My wife, I’ve been married to now for twenty years, I guess, second wife. She’s very ambitious, and her, my step-daughters who I consider my daughters because they were babies when I met them and their father wasn’t present. Uh, they reflect what she is. (unclear) spunkiness. She graduated from Hollins by the way. She graduated in 1991 in the adult program and she immediately went to Virginia Tech and got her masters in a year. She’s very ambitious and very smart, and works two jobs. (laughs) So anyway, she inspires her daughters to be what they are (p) and, uh, inspires me too because she has limitless energy. She’s younger than me, so she keeps me moving along. (laughs) My wife at one time, prior to graduating from Hollins was the administrative assistant to the president at Hollins, this is when I met her. She started out development office, as an assistant, then she went to the admissions office, left to go to work for a law firm, and we got a new president, Dr. Browning came to us and they were looking for a, uh, somebody needed to be her assistant cause she was new (unclear) some fresh faces around. So it was suggested to my wife that she apply for the job, and she did, and so she was Dr. Browning’s assistant for (p) well I guess three years something like that, and she decided to go full time college and she graduated from Hollins. I’m proud to say that she did it, hum. She had a great time. She met a lot of people of our age. And we used to have them to our house (unclear). She didn’t like people her own age, she liked traditional aged students. (laughs) But that’s my family I guess, as it exists right now. (long pause) Where are you from by the way?

J: I’m from Lynchburg Virginia.

B: Ah, so you know Appomattox.

J: Oh, yeah

B: How about Spout Spring? You ever hear of that?

J: No actually

B: It’s just (p) see what is the route that goes into Appomattox? Is it still 460, I guess, isn’t it? It’s just before you get into Appomattox. It’s a little tiny (unclear for several sentences)

J: Yeah, I applied to Sweet Briar

B: Yeah?

J: I like Hollins better.

B: Sweet Briar’s very nice, I don’t think it’s quite as large as Hollins. It may not, I mean actually, neither of us are very large but (unclear) I guess about 550 (unclear) 500 maybe.

J: (P) Well, it’s been a good interview. Uh, that’s all the questions I have for now. It will probably get more involved next time.

B: I’d love to see what all this ends up in. Now, this is kind of a collective project you said of several students putting together what they’re finding?

J: Yeah. Well, it’s the whole class. There’s about fourteen of us. We each picked a person and, uh, we’re each doing that person’s life story.

B: Well maybe I’ll think of something humorous for you, for the next time we talk, something in my childhood.
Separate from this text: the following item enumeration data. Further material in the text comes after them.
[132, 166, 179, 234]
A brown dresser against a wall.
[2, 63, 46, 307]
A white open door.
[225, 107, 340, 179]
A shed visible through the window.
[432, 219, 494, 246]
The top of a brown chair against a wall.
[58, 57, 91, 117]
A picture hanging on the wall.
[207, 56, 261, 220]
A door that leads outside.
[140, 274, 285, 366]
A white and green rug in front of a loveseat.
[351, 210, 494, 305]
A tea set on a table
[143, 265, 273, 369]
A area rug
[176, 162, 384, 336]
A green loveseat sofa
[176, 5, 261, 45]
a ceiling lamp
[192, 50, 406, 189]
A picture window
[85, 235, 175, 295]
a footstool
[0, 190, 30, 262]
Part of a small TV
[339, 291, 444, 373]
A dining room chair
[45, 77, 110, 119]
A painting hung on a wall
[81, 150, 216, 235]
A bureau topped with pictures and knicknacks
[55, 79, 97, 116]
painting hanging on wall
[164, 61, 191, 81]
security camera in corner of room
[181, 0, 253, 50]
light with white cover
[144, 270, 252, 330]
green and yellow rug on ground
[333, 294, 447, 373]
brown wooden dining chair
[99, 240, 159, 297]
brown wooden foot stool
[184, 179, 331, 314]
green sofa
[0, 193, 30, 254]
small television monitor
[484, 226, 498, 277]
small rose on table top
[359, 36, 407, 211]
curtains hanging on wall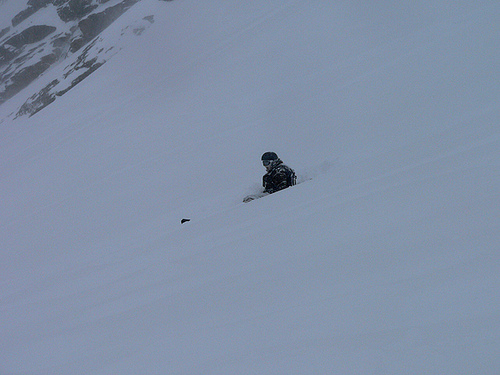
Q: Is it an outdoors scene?
A: Yes, it is outdoors.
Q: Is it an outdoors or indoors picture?
A: It is outdoors.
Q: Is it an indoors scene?
A: No, it is outdoors.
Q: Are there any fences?
A: No, there are no fences.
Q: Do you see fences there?
A: No, there are no fences.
But there’s things form everybody’s life that they don’t share, you know what I mean?

J: Yeah.

B: You’re not going to find out everything. (laughs)

J: (laughs) (P) Let’s talk about when we can meet again for another interview.

B: Well I would just say, you know, as you feel that you have come to a point where you’ve developed some new questions or a different direction, or something, just let me know. If I’m available, we’ll sit down when you’re available. I’m here pretty much daylight hours, so just let me know when you think you’d like to talk and very shortly thereafter we will.

J: Ok, thank you very much for your time.